Foglight for Windows Azure Applications has entered its beta-testing phase. With cloud application monitoring becoming increasingly more important to make sure apps are functioning at the level they need to be at, Quest is promising a variety of features in this latest incarnation of Foglight, including:
Insight at a glance of current and historical application availability, as well as the health of the app and supporting infrastructure.
The ability to drill down into performance to understand the impact and cause of problems.
Insight into users’ quality of service with at-a-glance views of response time to show normal behavior and draw attention to outliers.
A geographical view of performance and user location to illustrate problems affecting particular geographies.
Information into performance related to browser types, mobile devices and other user agents so IT administrators can identify compatibility issues and view how users are accessing apps.

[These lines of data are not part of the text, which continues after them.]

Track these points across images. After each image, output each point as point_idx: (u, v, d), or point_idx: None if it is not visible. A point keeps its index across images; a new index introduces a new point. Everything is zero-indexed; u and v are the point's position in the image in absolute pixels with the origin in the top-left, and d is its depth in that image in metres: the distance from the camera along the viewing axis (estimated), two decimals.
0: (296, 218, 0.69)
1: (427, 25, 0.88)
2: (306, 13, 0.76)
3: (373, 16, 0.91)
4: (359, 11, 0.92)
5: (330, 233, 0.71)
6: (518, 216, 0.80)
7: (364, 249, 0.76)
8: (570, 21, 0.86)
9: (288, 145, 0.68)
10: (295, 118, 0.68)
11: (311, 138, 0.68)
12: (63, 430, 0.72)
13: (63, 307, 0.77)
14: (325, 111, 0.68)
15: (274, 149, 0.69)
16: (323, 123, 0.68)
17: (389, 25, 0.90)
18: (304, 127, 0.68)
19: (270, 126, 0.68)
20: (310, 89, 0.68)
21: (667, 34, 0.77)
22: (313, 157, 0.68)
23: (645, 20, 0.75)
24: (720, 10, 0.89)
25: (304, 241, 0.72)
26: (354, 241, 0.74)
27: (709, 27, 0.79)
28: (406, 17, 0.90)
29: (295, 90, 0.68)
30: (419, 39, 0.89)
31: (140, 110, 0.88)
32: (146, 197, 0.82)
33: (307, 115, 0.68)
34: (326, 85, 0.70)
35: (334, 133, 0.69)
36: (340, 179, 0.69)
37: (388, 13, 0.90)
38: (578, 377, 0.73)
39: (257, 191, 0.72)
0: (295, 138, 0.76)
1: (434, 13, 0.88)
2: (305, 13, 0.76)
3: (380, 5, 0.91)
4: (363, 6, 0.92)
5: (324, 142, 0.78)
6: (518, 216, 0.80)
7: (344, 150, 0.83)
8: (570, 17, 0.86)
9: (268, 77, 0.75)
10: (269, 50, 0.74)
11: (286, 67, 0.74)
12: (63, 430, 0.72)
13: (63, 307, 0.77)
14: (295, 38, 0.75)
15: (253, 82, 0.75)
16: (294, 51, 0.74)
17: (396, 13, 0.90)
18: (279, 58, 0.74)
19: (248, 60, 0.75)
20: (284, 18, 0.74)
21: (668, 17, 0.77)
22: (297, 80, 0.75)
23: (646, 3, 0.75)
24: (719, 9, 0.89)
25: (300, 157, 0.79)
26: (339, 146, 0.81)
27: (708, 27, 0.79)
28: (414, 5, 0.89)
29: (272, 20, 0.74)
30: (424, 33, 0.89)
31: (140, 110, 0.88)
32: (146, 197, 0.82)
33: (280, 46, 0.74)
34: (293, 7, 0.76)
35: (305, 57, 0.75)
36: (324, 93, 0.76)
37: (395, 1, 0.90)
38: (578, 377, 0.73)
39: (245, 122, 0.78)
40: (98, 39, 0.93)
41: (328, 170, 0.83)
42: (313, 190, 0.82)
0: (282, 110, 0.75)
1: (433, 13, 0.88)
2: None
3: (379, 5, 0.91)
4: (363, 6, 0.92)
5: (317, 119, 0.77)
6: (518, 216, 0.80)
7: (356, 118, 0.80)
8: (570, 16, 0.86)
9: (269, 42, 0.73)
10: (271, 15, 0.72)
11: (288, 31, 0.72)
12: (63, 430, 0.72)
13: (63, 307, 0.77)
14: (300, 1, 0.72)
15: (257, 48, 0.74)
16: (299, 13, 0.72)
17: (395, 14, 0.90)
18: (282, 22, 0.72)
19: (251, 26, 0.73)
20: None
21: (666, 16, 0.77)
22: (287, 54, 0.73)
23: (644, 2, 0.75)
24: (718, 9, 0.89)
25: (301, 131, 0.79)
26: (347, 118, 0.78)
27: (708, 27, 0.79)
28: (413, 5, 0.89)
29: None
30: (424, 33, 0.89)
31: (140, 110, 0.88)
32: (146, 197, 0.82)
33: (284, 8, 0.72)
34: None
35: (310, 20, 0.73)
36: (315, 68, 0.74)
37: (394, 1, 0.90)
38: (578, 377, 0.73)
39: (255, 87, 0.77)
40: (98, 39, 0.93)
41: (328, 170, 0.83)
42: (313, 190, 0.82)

Alarms that only go off for “truly important matters,” but that can be forwarded to email clients so IT staff are notified when critical issues arise.
As part as application performance management goes, Quest is longtime provider of APM software, having been providing APM solutions for the last two decades. A variety of versions of Foglight are available, but this marks Quest’s first real foray into monitoring specifically for cloud-based applications.

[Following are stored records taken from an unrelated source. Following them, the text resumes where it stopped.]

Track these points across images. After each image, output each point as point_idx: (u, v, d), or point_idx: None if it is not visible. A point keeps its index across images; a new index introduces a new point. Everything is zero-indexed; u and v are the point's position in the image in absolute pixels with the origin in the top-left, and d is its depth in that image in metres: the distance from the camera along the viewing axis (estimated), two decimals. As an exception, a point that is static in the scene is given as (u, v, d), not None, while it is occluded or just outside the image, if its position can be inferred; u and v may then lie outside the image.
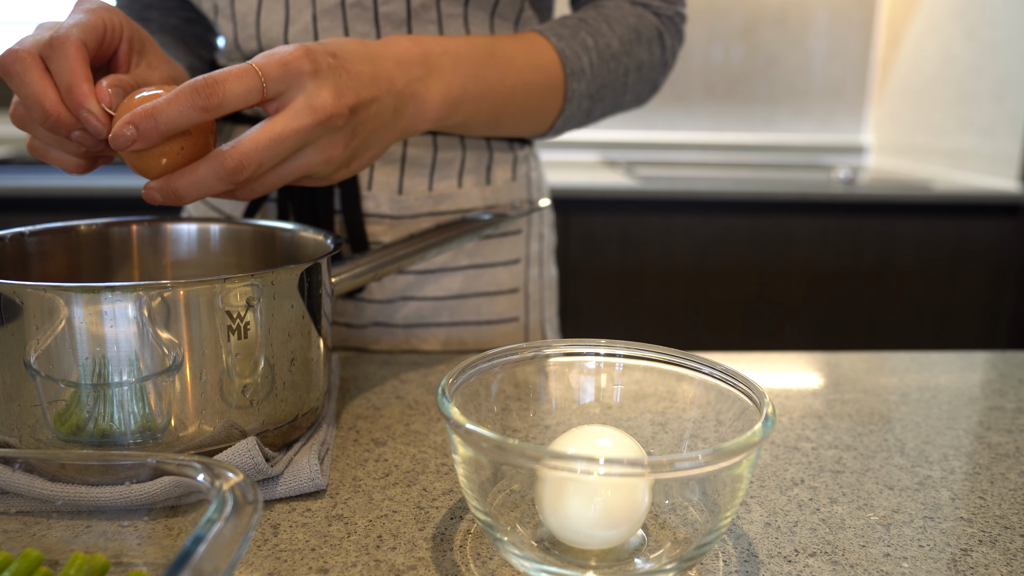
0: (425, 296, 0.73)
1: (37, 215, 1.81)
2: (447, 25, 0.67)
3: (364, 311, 0.73)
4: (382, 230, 0.71)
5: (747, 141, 2.56)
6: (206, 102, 0.44)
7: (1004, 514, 0.45)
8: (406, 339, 0.75)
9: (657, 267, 1.95)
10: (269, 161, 0.46)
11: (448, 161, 0.71)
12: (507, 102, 0.62)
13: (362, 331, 0.74)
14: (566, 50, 0.65)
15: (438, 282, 0.73)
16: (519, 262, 0.77)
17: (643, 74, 0.72)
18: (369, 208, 0.70)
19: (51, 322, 0.40)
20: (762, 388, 0.40)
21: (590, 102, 0.69)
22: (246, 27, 0.67)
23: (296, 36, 0.66)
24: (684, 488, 0.41)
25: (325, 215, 0.69)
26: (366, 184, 0.70)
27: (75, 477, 0.39)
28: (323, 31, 0.65)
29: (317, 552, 0.40)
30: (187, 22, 0.79)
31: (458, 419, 0.36)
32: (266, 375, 0.46)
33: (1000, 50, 2.03)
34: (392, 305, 0.73)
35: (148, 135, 0.44)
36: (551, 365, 0.47)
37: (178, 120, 0.44)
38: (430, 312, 0.74)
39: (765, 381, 0.66)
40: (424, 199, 0.71)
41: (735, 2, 2.47)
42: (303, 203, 0.69)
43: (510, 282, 0.76)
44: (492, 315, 0.76)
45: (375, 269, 0.58)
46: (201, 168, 0.45)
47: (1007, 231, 1.97)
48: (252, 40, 0.67)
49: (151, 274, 0.60)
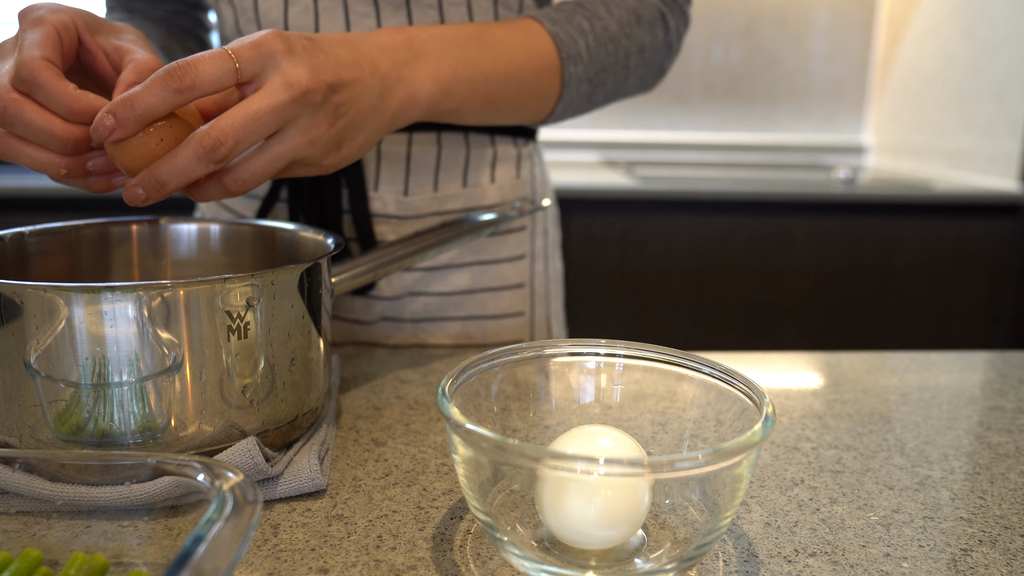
0: (433, 292, 0.74)
1: (37, 215, 1.81)
2: (448, 12, 0.67)
3: (373, 307, 0.74)
4: (389, 229, 0.71)
5: (747, 141, 2.56)
6: (179, 83, 0.44)
7: (1004, 514, 0.45)
8: (414, 334, 0.75)
9: (657, 267, 1.95)
10: (246, 139, 0.46)
11: (452, 160, 0.72)
12: (501, 86, 0.62)
13: (371, 327, 0.75)
14: (560, 34, 0.65)
15: (445, 278, 0.74)
16: (524, 258, 0.77)
17: (646, 57, 0.71)
18: (376, 208, 0.71)
19: (51, 322, 0.40)
20: (762, 388, 0.40)
21: (590, 86, 0.68)
22: (245, 11, 0.67)
23: (296, 17, 0.66)
24: (684, 488, 0.41)
25: (334, 215, 0.69)
26: (373, 185, 0.70)
27: (75, 477, 0.39)
28: (323, 11, 0.65)
29: (317, 552, 0.40)
30: (173, 14, 0.79)
31: (458, 419, 0.36)
32: (266, 375, 0.46)
33: (1000, 50, 2.03)
34: (400, 301, 0.74)
35: (127, 123, 0.44)
36: (551, 365, 0.47)
37: (155, 105, 0.44)
38: (438, 307, 0.75)
39: (765, 381, 0.66)
40: (430, 200, 0.71)
41: (735, 2, 2.47)
42: (312, 203, 0.70)
43: (516, 277, 0.77)
44: (499, 310, 0.76)
45: (375, 269, 0.58)
46: (180, 151, 0.45)
47: (1007, 231, 1.97)
48: (252, 24, 0.67)
49: (151, 274, 0.60)
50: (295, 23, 0.66)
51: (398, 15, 0.66)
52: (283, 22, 0.66)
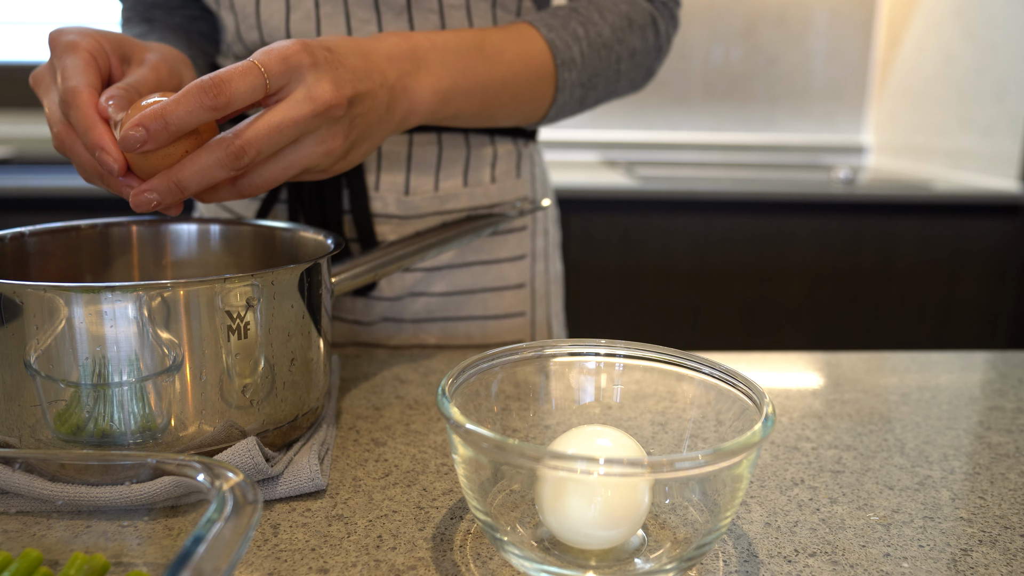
0: (433, 292, 0.74)
1: (37, 215, 1.81)
2: (448, 15, 0.68)
3: (373, 308, 0.74)
4: (390, 229, 0.72)
5: (747, 141, 2.56)
6: (214, 101, 0.45)
7: (1004, 514, 0.45)
8: (415, 334, 0.76)
9: (657, 267, 1.95)
10: (268, 148, 0.47)
11: (453, 160, 0.72)
12: (498, 94, 0.63)
13: (371, 327, 0.75)
14: (556, 40, 0.66)
15: (446, 278, 0.74)
16: (525, 258, 0.78)
17: (636, 61, 0.72)
18: (377, 208, 0.71)
19: (51, 322, 0.40)
20: (762, 388, 0.40)
21: (583, 91, 0.69)
22: (246, 17, 0.67)
23: (298, 23, 0.66)
24: (684, 488, 0.41)
25: (334, 216, 0.70)
26: (374, 185, 0.71)
27: (75, 477, 0.39)
28: (324, 17, 0.66)
29: (317, 552, 0.40)
30: (191, 20, 0.79)
31: (458, 419, 0.36)
32: (266, 375, 0.46)
33: (1000, 50, 2.03)
34: (401, 302, 0.74)
35: (158, 135, 0.45)
36: (551, 365, 0.47)
37: (187, 119, 0.45)
38: (439, 308, 0.75)
39: (765, 381, 0.66)
40: (431, 199, 0.72)
41: (735, 2, 2.47)
42: (312, 204, 0.70)
43: (516, 277, 0.77)
44: (499, 310, 0.77)
45: (375, 269, 0.58)
46: (203, 155, 0.46)
47: (1007, 231, 1.97)
48: (253, 30, 0.67)
49: (151, 274, 0.60)
50: (296, 30, 0.66)
51: (399, 20, 0.66)
52: (284, 28, 0.66)
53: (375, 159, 0.70)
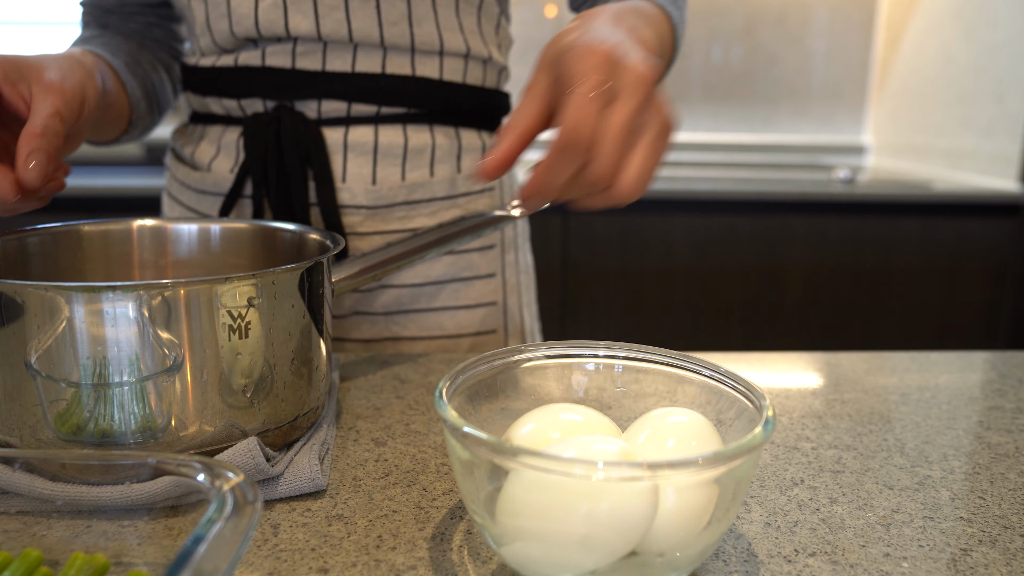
0: (403, 283, 0.75)
1: (37, 215, 1.81)
2: (414, 1, 0.69)
3: (343, 301, 0.75)
4: (358, 220, 0.72)
5: (747, 141, 2.56)
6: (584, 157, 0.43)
7: (1004, 514, 0.45)
8: (386, 326, 0.76)
9: (657, 267, 1.95)
10: None
11: (419, 150, 0.73)
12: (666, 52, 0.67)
13: (342, 321, 0.76)
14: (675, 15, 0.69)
15: (415, 269, 0.75)
16: (494, 247, 0.79)
17: None
18: (344, 199, 0.72)
19: (52, 322, 0.40)
20: (762, 391, 0.40)
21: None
22: (217, 5, 0.69)
23: (266, 11, 0.67)
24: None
25: (301, 208, 0.70)
26: (340, 176, 0.71)
27: (75, 477, 0.39)
28: (291, 4, 0.67)
29: (317, 552, 0.40)
30: (147, 27, 0.81)
31: (455, 422, 0.36)
32: (267, 375, 0.46)
33: (1000, 50, 2.03)
34: (371, 293, 0.75)
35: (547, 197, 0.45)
36: (550, 367, 0.47)
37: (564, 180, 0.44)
38: (409, 299, 0.75)
39: (765, 381, 0.66)
40: (398, 189, 0.73)
41: (735, 2, 2.47)
42: (279, 197, 0.70)
43: (486, 267, 0.78)
44: (470, 300, 0.77)
45: (375, 269, 0.58)
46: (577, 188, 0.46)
47: (1007, 231, 1.97)
48: (223, 19, 0.69)
49: (151, 274, 0.60)
50: (265, 17, 0.68)
51: (366, 6, 0.68)
52: (253, 16, 0.68)
53: (341, 150, 0.71)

Steve Rosenberg, vice president and general manager of performance monitoring at Quest Software, noted in a prepared statement that the Foglight product for Windows Azure applications monitoring gives IT organizations “the ability for extremely rapid and cost-effective application delivery.”
Those in the channel that support customers’ Azure-based apps should be able to find opportunities to make good on SLAs and proactively solve any potential bottlenecks or performance problems. Combined with other Foglight monitoring tools, partners will be able to monitor customers’ different systems and provide extra value in their service offerings.